**Directive**. Among the lines listed below, count those that include the string "modified", and state only the count.

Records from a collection
- - - -

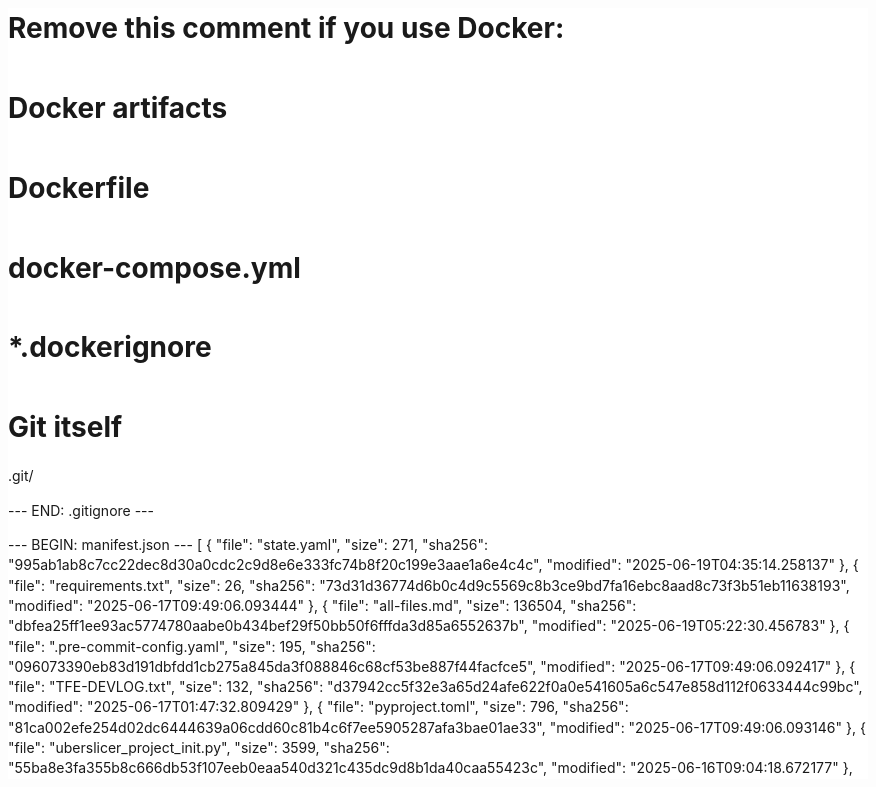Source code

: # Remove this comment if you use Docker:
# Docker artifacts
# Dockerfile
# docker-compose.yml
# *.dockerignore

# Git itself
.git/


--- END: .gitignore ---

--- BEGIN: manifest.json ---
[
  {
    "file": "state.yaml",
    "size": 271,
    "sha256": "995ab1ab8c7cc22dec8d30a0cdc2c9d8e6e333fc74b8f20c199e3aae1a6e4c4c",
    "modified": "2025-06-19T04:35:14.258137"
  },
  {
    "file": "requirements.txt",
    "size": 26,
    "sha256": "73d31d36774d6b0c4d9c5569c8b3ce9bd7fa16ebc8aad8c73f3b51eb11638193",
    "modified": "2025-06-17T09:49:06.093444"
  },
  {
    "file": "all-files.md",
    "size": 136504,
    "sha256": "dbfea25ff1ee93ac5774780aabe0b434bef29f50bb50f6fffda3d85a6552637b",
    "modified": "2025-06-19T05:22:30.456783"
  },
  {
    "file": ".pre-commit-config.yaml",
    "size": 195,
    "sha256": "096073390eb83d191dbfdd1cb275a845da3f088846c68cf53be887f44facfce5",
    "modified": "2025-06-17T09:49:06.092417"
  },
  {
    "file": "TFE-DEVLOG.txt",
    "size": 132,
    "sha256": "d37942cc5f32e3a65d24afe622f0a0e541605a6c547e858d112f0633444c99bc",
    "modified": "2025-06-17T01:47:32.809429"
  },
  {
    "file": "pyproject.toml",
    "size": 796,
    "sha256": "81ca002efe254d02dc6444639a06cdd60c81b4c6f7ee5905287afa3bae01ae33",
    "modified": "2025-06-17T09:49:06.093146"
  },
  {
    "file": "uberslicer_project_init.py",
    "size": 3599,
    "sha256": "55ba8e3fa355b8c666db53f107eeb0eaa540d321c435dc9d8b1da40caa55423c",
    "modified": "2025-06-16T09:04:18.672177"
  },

- - - -

**Solution below**. 7